If you’re not using React in your SPFx project, install the @voitano/eslint-preset-spfx preset:
npm install @voitanos/eslint-preset-spfx --save-dev
Add ESLint to React SPFx projects
If you are using React in your SPFx project, install the @voitanos/eslint-preset-spfx-react preset:
npm install @voitanos/eslint-preset-spfx-react --save-dev
While the above commands seem simple enough, I encourage you to check the docs in the respective npm package linked above to ensure you install the right version for the version of TypeScript you’re using in your SPFx project. These initial versions only have one version published so the above commands work just fine, but in the future, this may change.
How this works
The presets include everything you need to test in each situation. Each contains all the npm packages needed to use ESLint.
Before you run these commands, you can see that the initial build toolchain for SPFx projects will run TSLint whenever you run the gulp build task:
After installing the package in your project, a post install script makes a few extra changes. It adds a default ESLint configuration file, ./config/eslint.json. It also modifies your ./gulpfile.js to disable TSLint and add a new gulp task eslint that can be run either standalone as gulp eslint but is also run as a pre-task when you run gulp build.
Now when you run gulp build, it will first run ESLint:
Not imposing by default
Another aspect of these presets is that they aren’t imposing of your development practices. The only ESLint rules that are applied by default are the generally accepted rules from the community and the TypeScript team.
This differs from how default SPFx projects are created today in that they include TSLint rules, defined in the ./tslint.json file in every new project, that the SPFx team thinks you should follow.
These presets take a slightly different approach. The TSLint rules from a default SPFx project have been ported to ESLint rules and are defined in the ./config/eslint.spfx.json file added to your SPFx project when you install the preset. However, they aren’t used are only provided if you choose to use them. If you don’t, the default ESLint rules will result in linting error:
If you want to use the SPFx rules (and eliminate the above linting error), simply uncomment the entry in your ./config/eslint.json configuration file’s extends
array to include these:
{
..
"extends": [
"eslint:recommended",
"plugin:@typescript-eslint/eslint-recommended",
"plugin:@typescript-eslint/recommended",
"./eslint.spfx.json" // pointer to SPFx ported TSLint rules
]
}
But wait… there’s one gotcha
Unfortunately this isn’t as perfect as I’d like for it to be. There’s one gotcha to the way this works and while there’s a workaround, I decided to stick with this approach as it’s easier & quicker with only a minor drawback.
In my post Get with the times & ditch TSLint in favor of ESLint in SharePoint Framework projects, specifically the section at the end on Improvements if you’re using TypeScript v3.9, I explained that if you use the default version of TypeScript that’s specified in your project, you are stuck using ESLint v6 which isn’t the most current version at the time of writing this post (ESLint v7).

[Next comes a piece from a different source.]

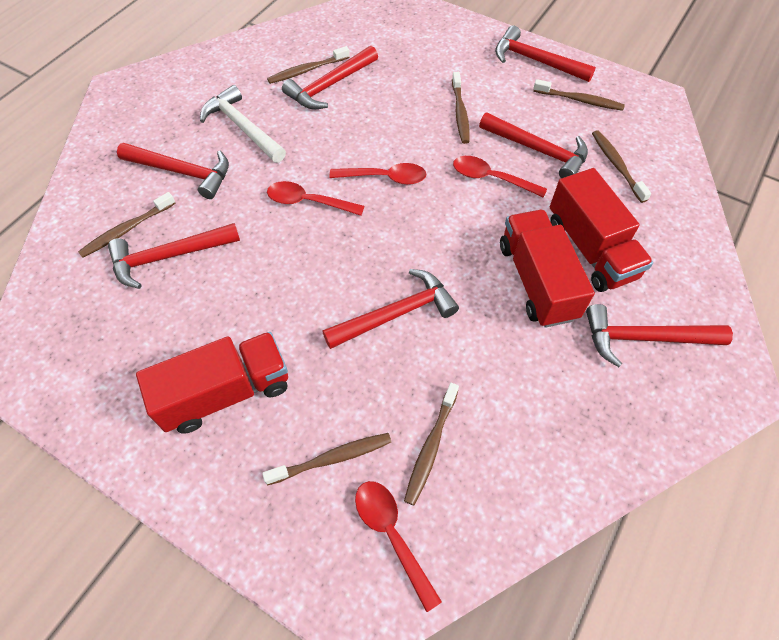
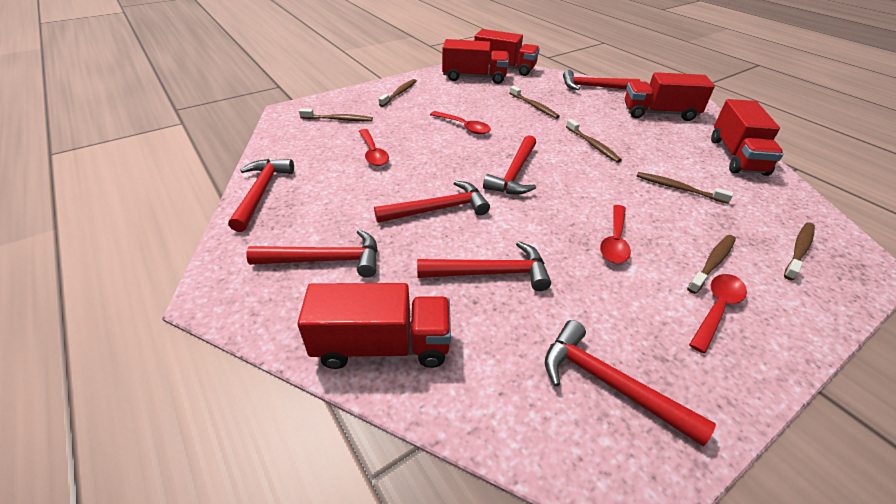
red truck: [136,332,288,434] [500,210,595,328] [550,168,653,292] = 3 -> [297,283,451,369] [442,39,509,84] [474,29,540,76] [625,72,715,121] [711,99,784,176] = 5
white hammer: [200,85,286,163] = 1 -> none = 0

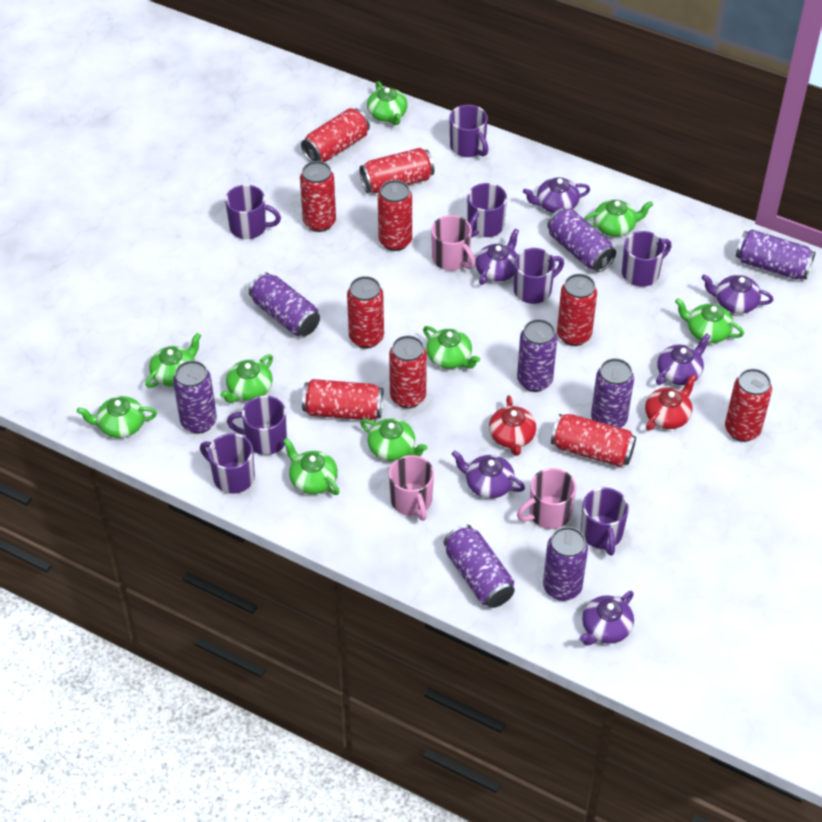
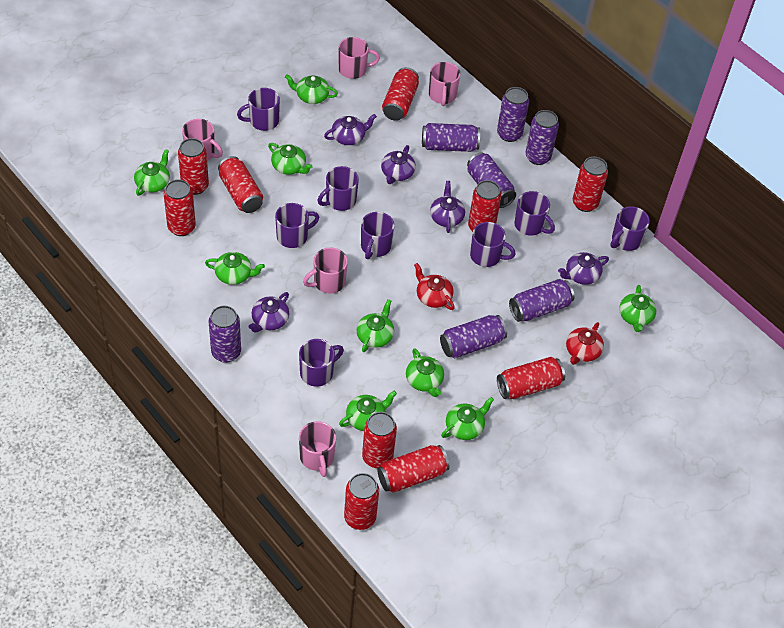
pink mug: [389,455,434,521] [431,215,476,271] [517,468,576,529] = 3 -> [182,119,223,161] [299,421,336,477] [303,248,348,294] [339,37,380,79] [429,62,461,106] = 5
purple can: [173,361,217,434] [249,272,320,336] [444,524,515,608] [517,319,557,392] [543,527,588,601] [547,208,616,272] [591,358,634,428] [736,230,816,280] = 8 -> [209,306,241,363] [422,123,480,152] [440,315,507,358] [467,153,516,208] [497,87,529,142] [509,279,575,322] [526,110,559,165] = 7
purple teapot: [452,450,525,498] [476,229,519,285] [523,177,590,213] [580,591,634,645] [656,334,711,385] [702,275,773,314] = 6 -> [248,292,289,333] [324,114,377,145] [381,145,416,184] [430,181,465,233] [558,252,609,285] = 5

That section explains the benefits of using the latest version of ESLint v7 but it requires you to use TypeScript v3.9.
What benefits?
- you can include the
$schema
property in your ESLint config file to provide IntelliSense - you can remove the .eslintignore file & specify the ignore pattern in your config file
But… I can’t account for that in the preset. Why? Because there are other dependencies in the huge SPFx build toolchain dependency tree that explicitly state they require ESLint v6.
So… regardless if I specified ESLint v7 in the preset, you’ll still get ESLint v6 because of conflicting dependencies.
I could have addressed it by telling you to install ESLint as a manual post-install step or globally, but I decided those benefits I mention above don’t outweigh the extra work.